CVE-2025-22870 - How IPv6 Zone IDs Can Bypass Proxy Rules in NO_PROXY — Analysis & Exploit Details

Proxy settings are a critical part of modern networking security and configuration — especially when applications should avoid connecting directly to certain hosts. Environment variables like NO_PROXY are widely used to control which hosts should bypass the proxy. However, a recently discovered vulnerability, CVE-2025-22870, exposes a weakness in how some systems match hostnames against proxy patterns, specifically involving IPv6 zone IDs.

In this exclusive deep dive, we will unpack what this vulnerability is, show the exploitation method with example code, and guide you to original references and further reading.

The Root of the Problem: IPv6 Zone IDs in Hostnames

When networking libraries match hostnames with entries in NO_PROXY (also known as no_proxy), they usually look for patterns like *.example.com to specify exceptions. The goal is that any request to something.example.com should bypass the proxy if NO_PROXY=*.example.com is set.

However, with IPv6 addresses, you can use a zone ID like %eth to specify the network interface. For instance, http://[::1%eth]:80/ targets the loopback address on interface eth. According to the specification (RFC 6874), these zone IDs are allowed for link-local addresses.

There's a parsing bug in some proxy libraries (see cURL Security Advisory) — when given hosts like [::1%25.example.com]:80, the code treats the zone ID as part of the hostname. The %25 is the percent-encoded version of % (the delimiter). The result? The library matches this as a subdomain of .example.com (because of the .example.com at the end), which can fool NO_PROXY and cause unintended behavior.

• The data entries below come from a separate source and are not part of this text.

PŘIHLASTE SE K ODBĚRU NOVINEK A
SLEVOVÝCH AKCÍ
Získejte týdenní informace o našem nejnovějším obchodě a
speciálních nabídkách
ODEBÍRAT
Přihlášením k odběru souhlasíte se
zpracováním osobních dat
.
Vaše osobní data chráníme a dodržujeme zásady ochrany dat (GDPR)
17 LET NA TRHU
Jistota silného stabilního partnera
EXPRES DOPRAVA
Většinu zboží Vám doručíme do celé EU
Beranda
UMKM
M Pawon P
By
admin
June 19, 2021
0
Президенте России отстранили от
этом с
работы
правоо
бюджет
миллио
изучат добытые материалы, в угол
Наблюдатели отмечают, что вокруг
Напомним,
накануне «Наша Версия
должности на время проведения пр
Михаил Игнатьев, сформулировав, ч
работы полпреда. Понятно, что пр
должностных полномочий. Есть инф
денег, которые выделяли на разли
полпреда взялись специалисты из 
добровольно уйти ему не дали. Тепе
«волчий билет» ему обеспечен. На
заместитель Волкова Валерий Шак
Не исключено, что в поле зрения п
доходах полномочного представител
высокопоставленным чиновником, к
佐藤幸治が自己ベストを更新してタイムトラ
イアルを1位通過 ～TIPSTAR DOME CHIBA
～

Suppose you set your environment like this to bypass proxy for anything in *.example.com

export NO_PROXY=*.example.com

Expected: Requests to foo.example.com are sent directly, while requests elsewhere use the proxy.

But with CVE-2025-22870, an attacker can craft a hostname that includes an IPv6 zone ID and tricks the NO_PROXY rule:

Example: Bypassing the Proxy

import requests

# Suppose your proxy is meant to be used except for *.example.com
proxies = {
    "http": "http://proxy.your-company.internal:808";,
    "https": "http://proxy.your-company.internal:808";
}

session = requests.Session()
session.proxies = proxies

# Set up NO_PROXY environment
import os
os.environ['NO_PROXY'] = "*.example.com"

# Attacker input:
url = "http://[::1%25.example.com]:808/";
try:
    resp = session.get(url, timeout=5)
    print("Response status code:", resp.status_code)
except Exception as e:
    print("Request error:", e)

[::1%25.example.com] is parsed as an IPv6 address with hostname ::1

- The %25.example.com is interpreted as a zone ID — but string parsing treats it as belonging to the domain .example.com

Risk

1. Proxy Bypass: Attackers can fool security controls and logging, reaching hosts you intended to isolate inside the proxy perimeter.

The crux is improper parsing

- Libraries split hostname at the %. But if the string is %25.example.com, parsing might not strip example.com as intended, thinking it's part of the zone ID.
- Pattern matchers combine domain wildcards and IP parsing in a way where %25.example.com will match *.example.com.

This vulnerability is confirmed in some versions of cURL and possibly other languages/libraries.

Original Advisories and References

- cURL Security Advisory — CVE-2025-22870
- RFC 6874: Representing Zone Identifiers in IPv6 Addresses
- CURL's NO_PROXY documentation
- NO_PROXY environment variable explained (Mozilla)_file#the_no_proxy_environment_variable)

Steps to Protect Yourself

1. Upgrade your libraries: Make sure cURL and any HTTP clients you use are updated to a version that patches this bug.
2. Review Host Parsing in Apps: If you manually process NO_PROXY or check hostnames, ensure you correctly handle IPv6 addresses and zone IDs.

TL;DR

- CVE-2025-22870 allows attackers to create hostnames like [::1%25.example.com] which can trick NO_PROXY into skipping the proxy.
- This happens because some libraries treat the zone ID as a hostname component, matching your proxy exceptions.

Upgrade your software and check your configs to avoid unexpected proxy bypasses!

For detailed technical breakdowns, examples, and patch links, visit the official cURL advisory for CVE-2025-22870.